O mito da ditadura «branda» do Estado Novo – desmentido em inúmeros episódios de assassinato e tortura aos opositores – torna-se verdadeiramente anacrónimo se nos confrontarmos com algumas descrições do que foi a brutalidade da actuação policial em África. Tortura na Colónia de Moçambique. 1963-1974, publicado pela editora Afrontamento em 1977, traz-nos o relato dessa realidade pela voz das vítimas. Segundo é informado no prefácio, a sua recolha deriva de um inquérito «promovido pelos juristas que, logo após o 25 de Abril, se integravam no grupo conhecido pelo nome de Democratas de Moçambique e que se propunha, dentro da então ainda colónia, divulgar os princípios da Frelimo.» Detive-me na história de Beatriz Jorge Cossa, de 23 anos, que transcrevo tal qual vem no livro. Não é fácil, mas vale a pena ler.

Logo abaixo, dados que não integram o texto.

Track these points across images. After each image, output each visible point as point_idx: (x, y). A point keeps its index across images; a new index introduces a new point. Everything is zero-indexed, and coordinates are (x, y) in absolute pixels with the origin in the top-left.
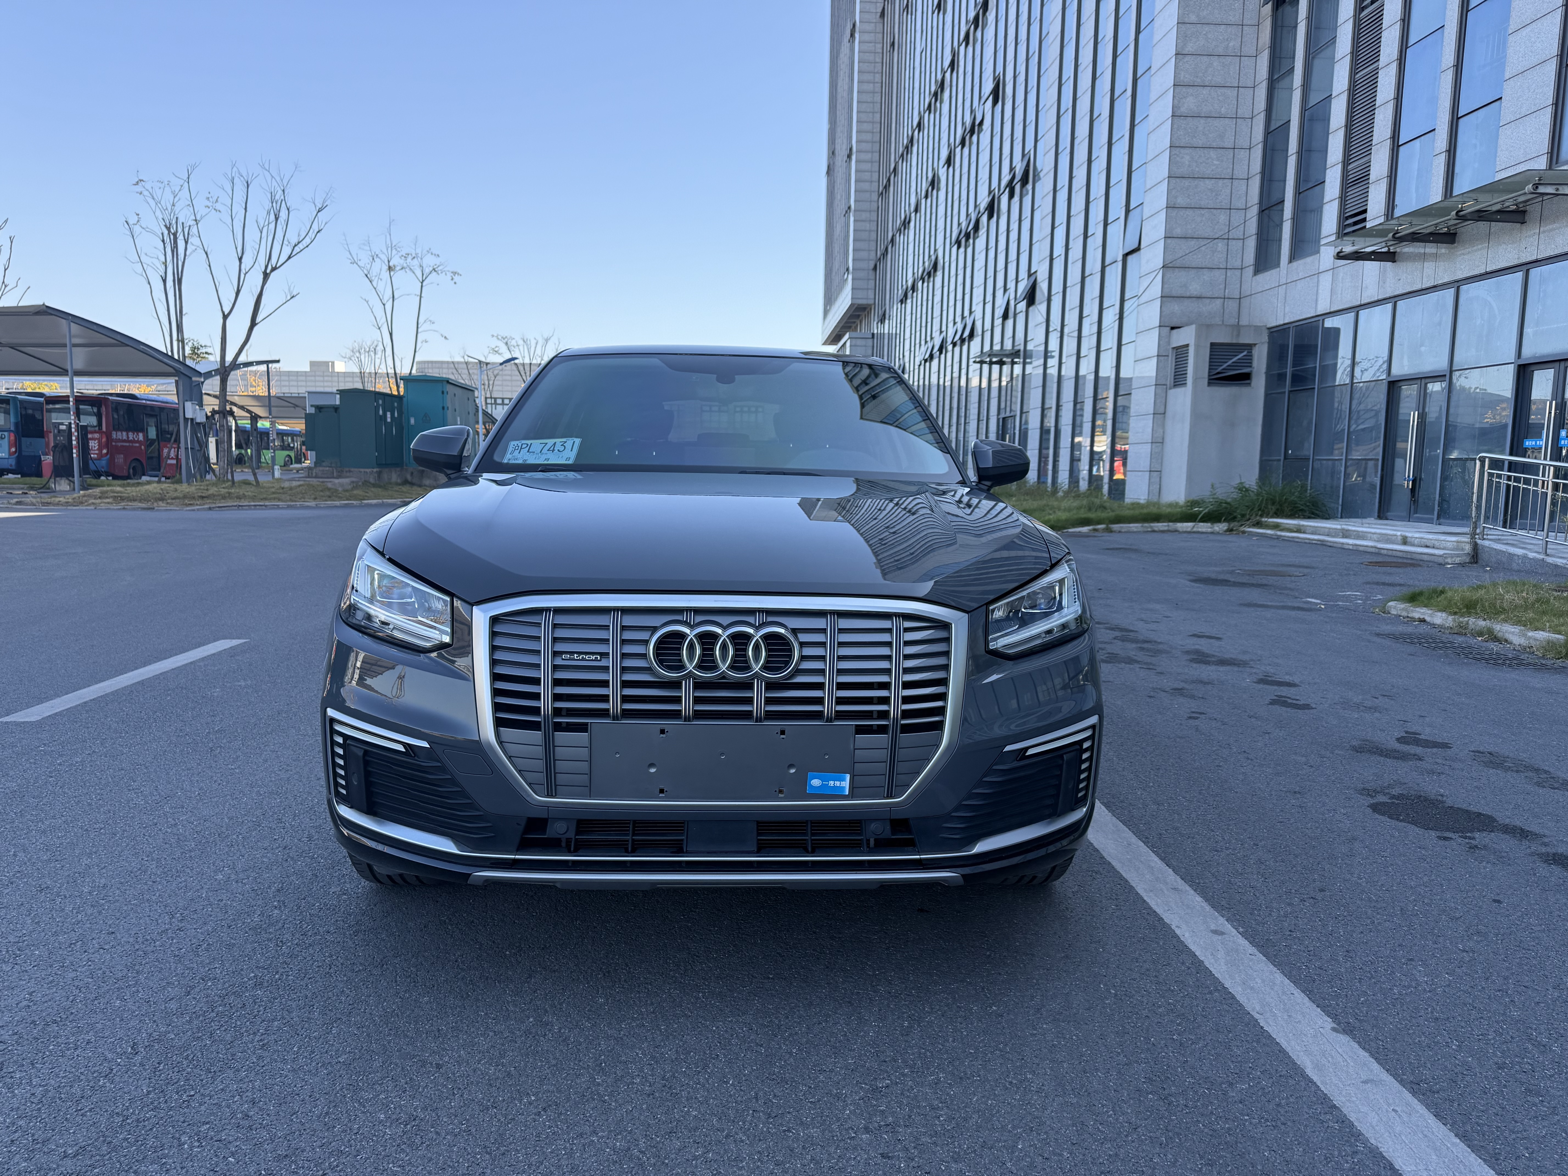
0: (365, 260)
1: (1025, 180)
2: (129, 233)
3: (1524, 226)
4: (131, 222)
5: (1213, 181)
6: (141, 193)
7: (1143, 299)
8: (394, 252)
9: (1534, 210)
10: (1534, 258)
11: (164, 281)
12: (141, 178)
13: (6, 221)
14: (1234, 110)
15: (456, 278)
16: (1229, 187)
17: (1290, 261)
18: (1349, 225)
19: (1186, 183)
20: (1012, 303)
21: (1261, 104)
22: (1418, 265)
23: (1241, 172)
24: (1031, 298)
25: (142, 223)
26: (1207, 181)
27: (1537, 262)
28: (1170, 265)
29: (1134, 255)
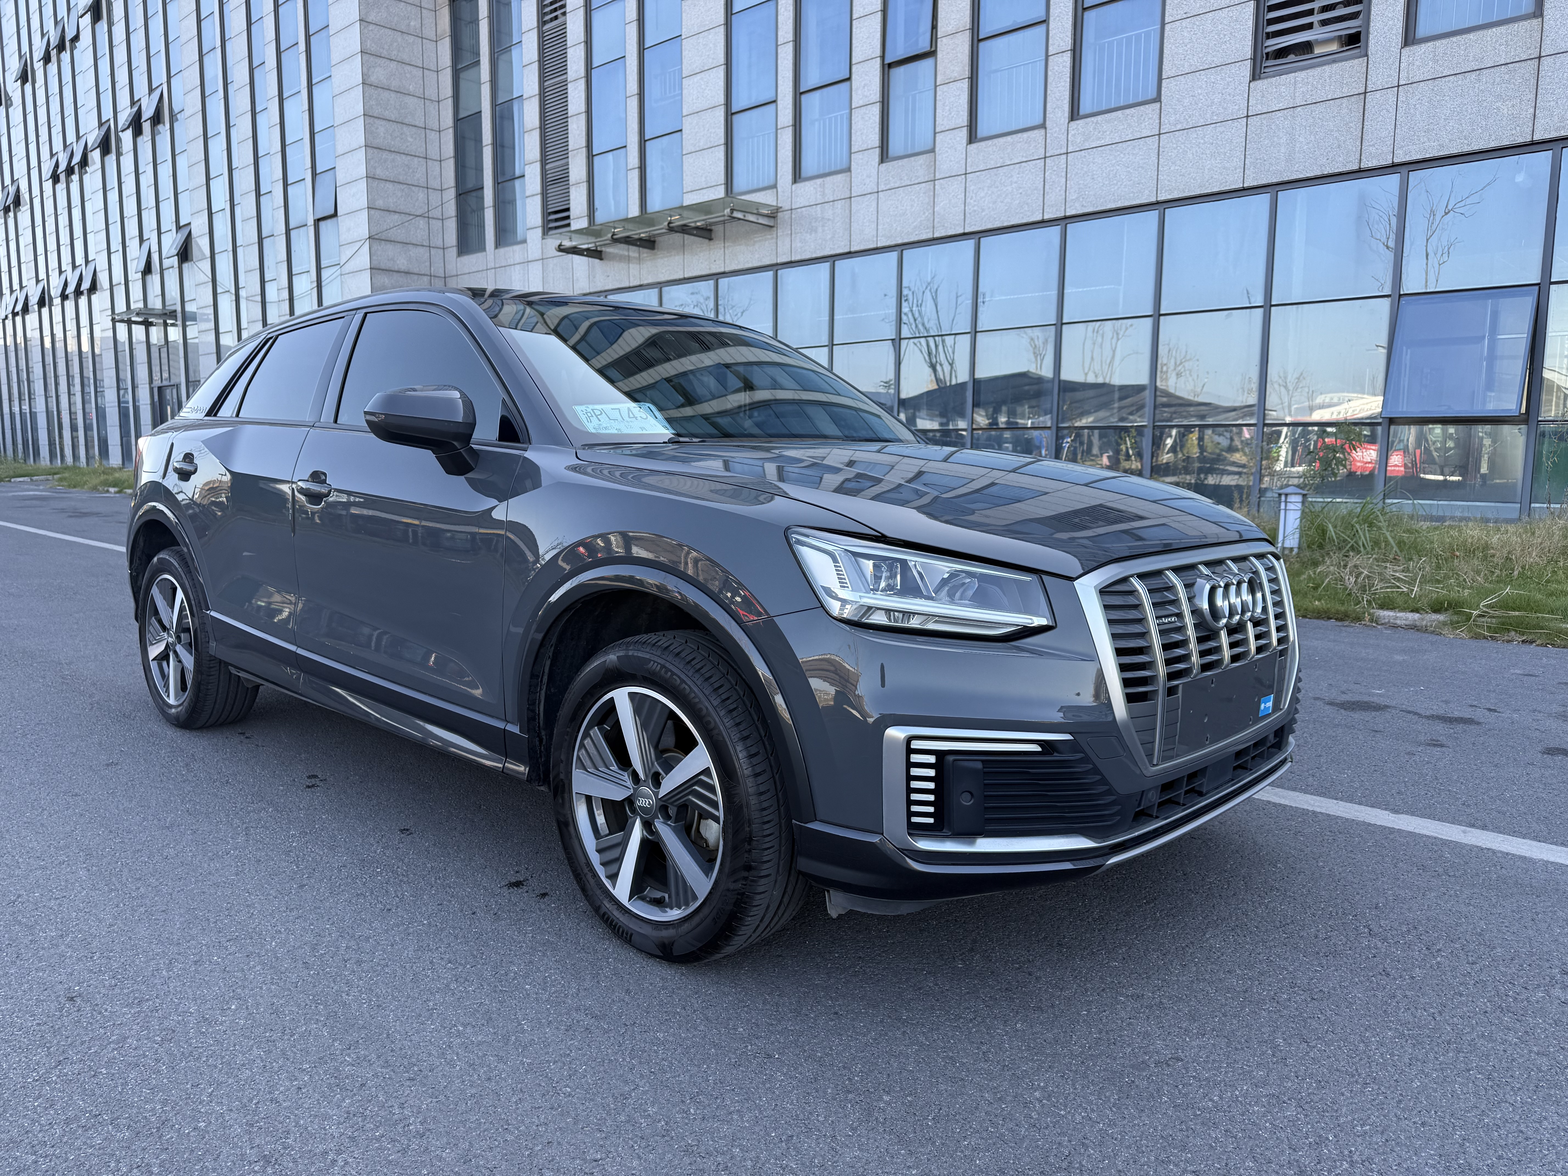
1: (157, 119)
3: (712, 243)
5: (409, 158)
7: (348, 268)
9: (718, 230)
10: (722, 270)
14: (421, 90)
16: (425, 166)
17: (496, 247)
18: (551, 221)
19: (385, 155)
20: (155, 257)
21: (447, 90)
22: (623, 265)
23: (433, 153)
24: (185, 254)
26: (404, 157)
27: (724, 274)
28: (376, 237)
29: (329, 221)
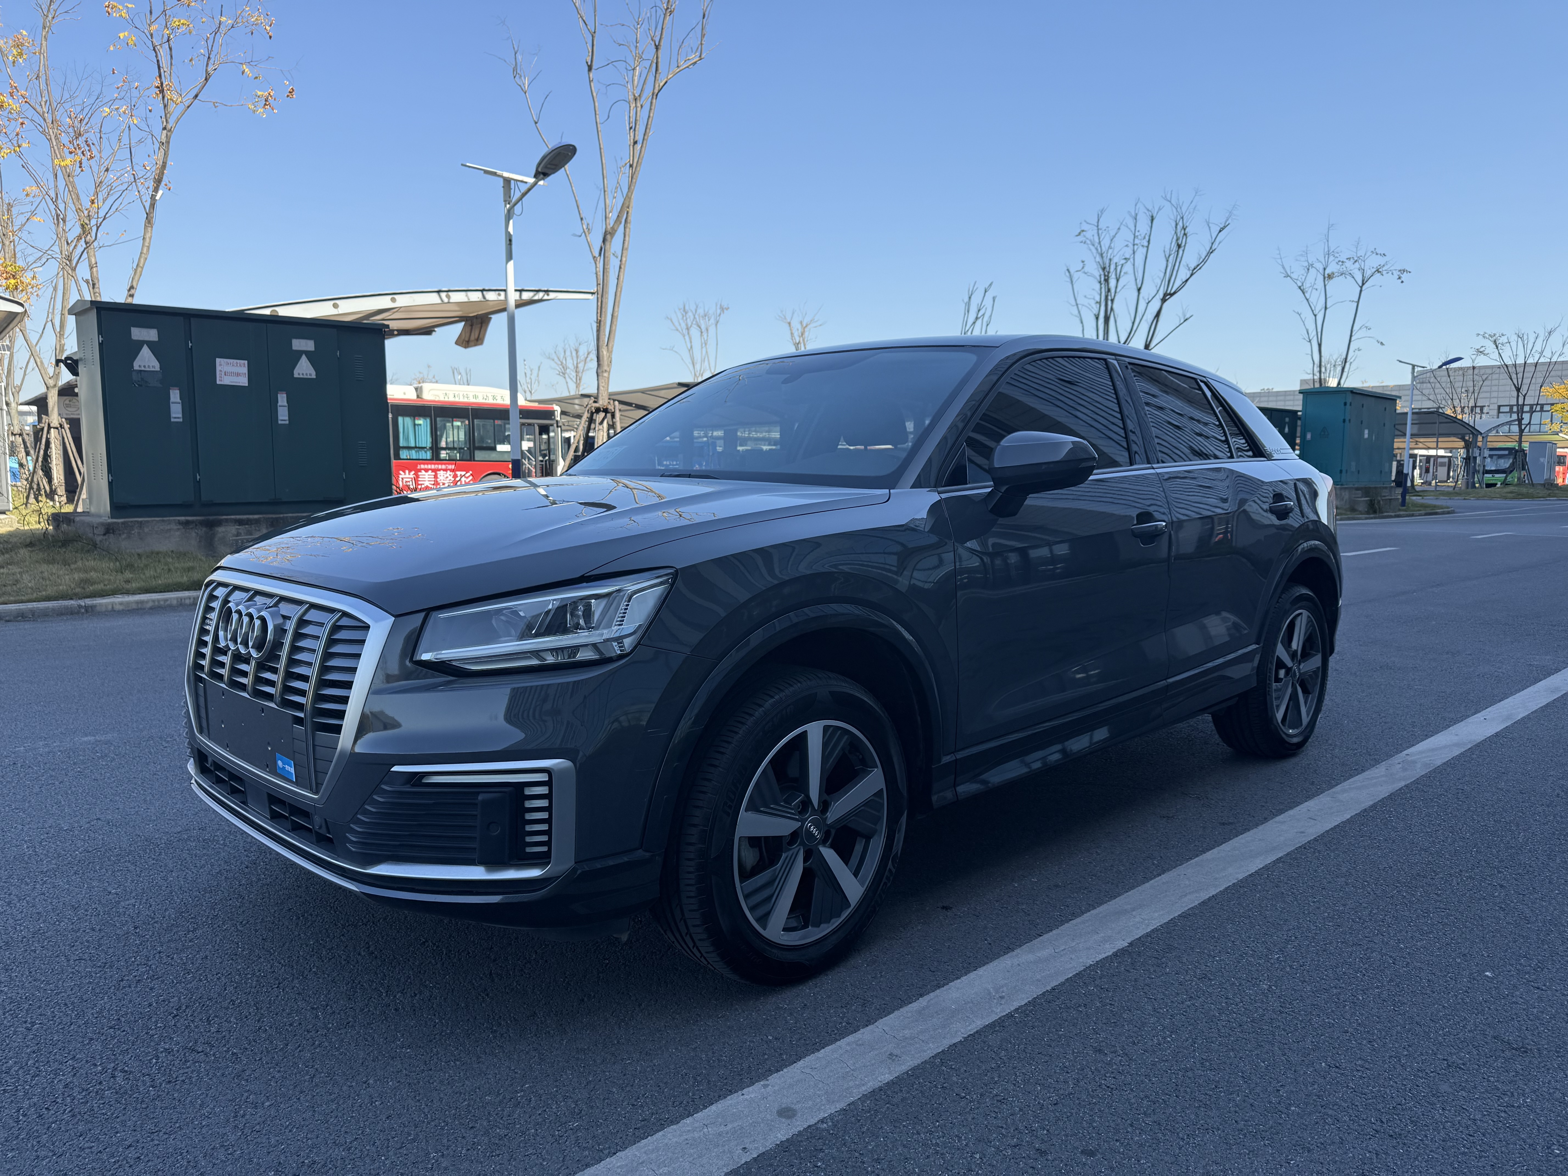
0: (1298, 272)
2: (1068, 280)
4: (1072, 271)
6: (1085, 243)
8: (1331, 258)
11: (1097, 318)
12: (1082, 229)
13: (991, 285)
15: (1404, 276)
25: (1086, 269)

Causa e forma da detenção: ser casada e viver com um homem. Acusação de ser amante. Por fim, simpatizante da Frelimo.

Presa a 18 de Setembro de 1973. Já ia grávida, a filha nasceu na prisão. Se não aceitasse não comia nada nesse dia. Não teve assistência durante o parto.

Data do primeiro interrogatório: 20 de Setembro de 1973.

Forma de interrogatório a que foi sujeita:

Prenderam-na em casa, de dia, e o marido bateu-lhe. O marido chamava-se Gonçalo Macaia. Prendeu-a um africano com um motorista africano. Levou-a para a Machava e prenderam-na sozinha numa cela. Bateram-lhe. Davam-lhe má comida e más falas durante um mês. No mês seguinte, ficou doente com a comida e os maus tratos. Durante o interrogatório obrigavam-na debaixo de maus tratos a dizer que era amante de um homem da Frelimo. Durante todo o tempo que esteve presa era hábito durante a noite fazerem-lhe propostas desonestas, mexerem-lhe e serem atrevidos e se não aceitasse naquele dia não comia nada.

Os interrogatórios foram sempre na Machava. O agente que a interrogava chamava-se Rui Raposo. Tinha duas mantas para dormir. Casa de banho suja e sem água. Nasceu a filha sem assistência alguma. Quando ela ao fim dum mês saiu para o pátio pediu ao servente para lhe dar uma lâmina para cortar unhas e o cordão umbilical do bébé. Foi libertada a 3 de Maio de 1974.

Outras declarações: não lhe deram assistência e ficou suja e feia durante e depois do parto. Só depois da visita da Cruz Vermelha começaram a tratar do bébé. Mas a mãe ficou como estava. A placenta saiu – levou tempo – mas ela ainda se sente adoentada. O bébé ficou com a cabeça levemente deformada.

Quando dormia acordavam-na, nua, aos pontapés, e batiam-lhe com um pau e insultos à mistura. Ficou com desarranjos intestinais. Quando tentava falar com outros presos ficava de castigo na cela, sem comida.

Viu três pessoas saírem mortas. Viu um homem, de nome Mogoda Sitoi, urinar sangue depois dos maus tratos; não sabe se morreu.

Mora com a Rosalina Butelezi pois não tem casa. Procura trabalho.

Tortura na Colónia de Moçambique. 1963-1974. Depoimentos de Presos Políticos. Porto: Afrontamento, 1977, p.23.